(Human pose keypoint data)
=== Begin Enclosure ===
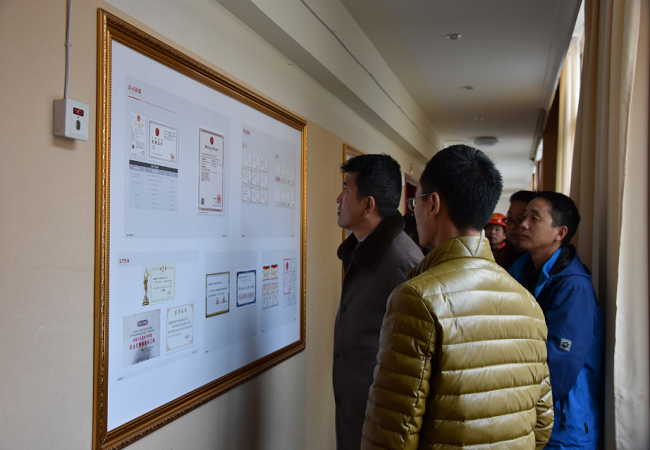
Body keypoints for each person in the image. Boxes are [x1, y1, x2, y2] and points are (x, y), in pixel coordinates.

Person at [361, 145, 553, 450]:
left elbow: (394, 432)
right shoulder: (527, 302)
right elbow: (541, 425)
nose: (413, 210)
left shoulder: (416, 298)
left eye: (415, 201)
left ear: (433, 204)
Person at [333, 153, 423, 450]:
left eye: (346, 189)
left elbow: (414, 367)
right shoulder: (363, 249)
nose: (338, 198)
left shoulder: (402, 264)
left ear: (367, 205)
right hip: (357, 415)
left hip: (382, 426)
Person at [510, 191, 604, 449]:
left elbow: (559, 367)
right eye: (522, 217)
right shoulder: (521, 272)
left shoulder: (573, 288)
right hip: (535, 418)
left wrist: (511, 405)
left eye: (534, 218)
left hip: (564, 427)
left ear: (560, 232)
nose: (523, 225)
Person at [494, 190, 536, 269]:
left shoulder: (538, 262)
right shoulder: (498, 256)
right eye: (509, 218)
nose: (512, 226)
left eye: (520, 220)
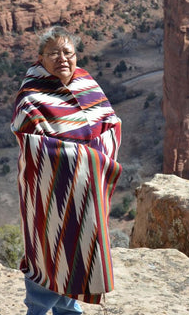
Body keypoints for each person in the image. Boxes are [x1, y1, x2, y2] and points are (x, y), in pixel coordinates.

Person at [11, 25, 122, 315]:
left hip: (85, 189)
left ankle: (69, 311)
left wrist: (91, 158)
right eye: (53, 53)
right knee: (47, 253)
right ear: (41, 59)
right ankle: (36, 310)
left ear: (76, 56)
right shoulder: (31, 96)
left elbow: (110, 123)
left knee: (75, 250)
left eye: (67, 52)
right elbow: (30, 142)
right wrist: (81, 155)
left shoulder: (87, 85)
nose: (62, 58)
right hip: (48, 191)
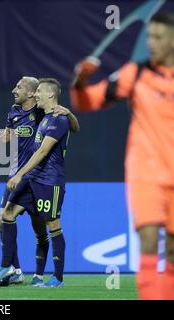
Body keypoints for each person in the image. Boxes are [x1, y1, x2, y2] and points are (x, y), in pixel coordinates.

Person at [70, 13, 174, 300]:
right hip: (147, 174)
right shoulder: (136, 74)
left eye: (158, 37)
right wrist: (81, 80)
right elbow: (87, 102)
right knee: (150, 239)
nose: (150, 43)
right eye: (149, 36)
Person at [0, 77, 76, 287]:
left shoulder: (51, 115)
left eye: (20, 87)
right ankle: (11, 268)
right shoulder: (23, 113)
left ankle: (50, 276)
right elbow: (12, 135)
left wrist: (71, 113)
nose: (14, 90)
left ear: (41, 94)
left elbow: (47, 148)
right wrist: (2, 137)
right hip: (27, 175)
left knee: (46, 227)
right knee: (5, 217)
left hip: (46, 179)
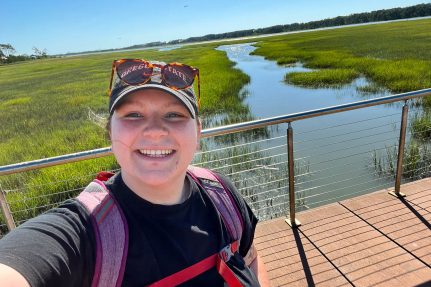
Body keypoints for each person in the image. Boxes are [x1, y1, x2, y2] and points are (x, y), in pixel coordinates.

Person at [0, 59, 270, 286]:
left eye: (174, 115)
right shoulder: (85, 233)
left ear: (198, 132)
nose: (154, 130)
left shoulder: (221, 195)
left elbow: (250, 257)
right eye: (133, 115)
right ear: (110, 132)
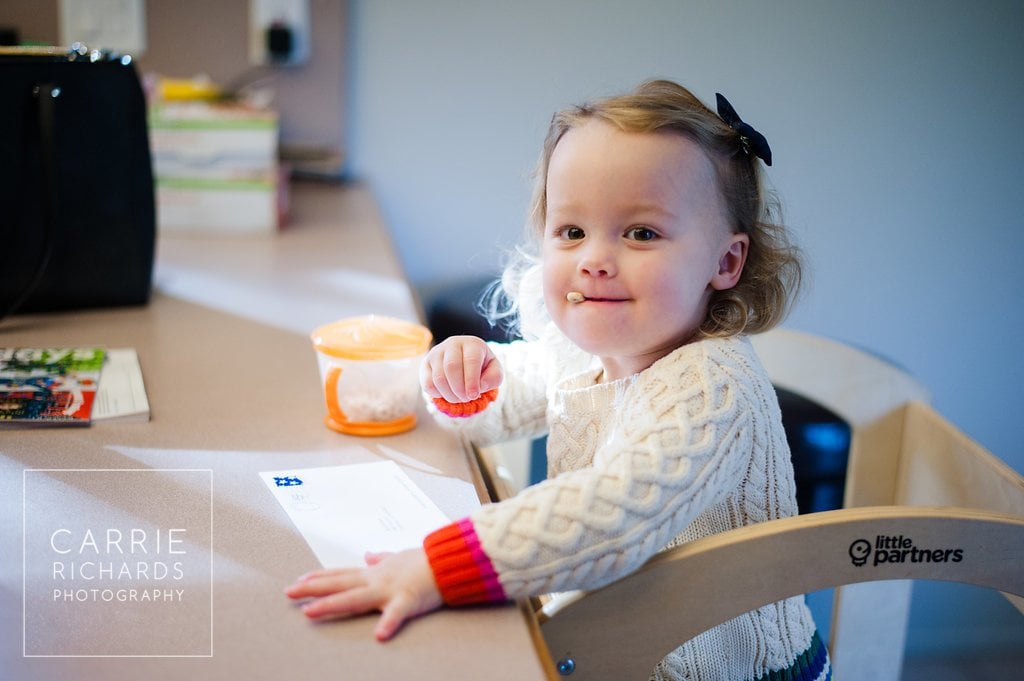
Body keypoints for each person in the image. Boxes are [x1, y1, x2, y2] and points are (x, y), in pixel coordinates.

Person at [286, 79, 832, 681]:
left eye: (641, 233)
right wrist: (464, 380)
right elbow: (504, 394)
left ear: (725, 263)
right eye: (571, 231)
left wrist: (439, 568)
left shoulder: (712, 387)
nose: (594, 258)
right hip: (624, 646)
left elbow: (618, 508)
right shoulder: (586, 350)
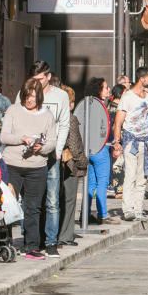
=== End Enclosure ===
Please copy each line of the records above that holds the word "knee".

right knee: (47, 253)
left knee: (75, 250)
right knee: (150, 239)
left knee: (46, 227)
right knee: (5, 217)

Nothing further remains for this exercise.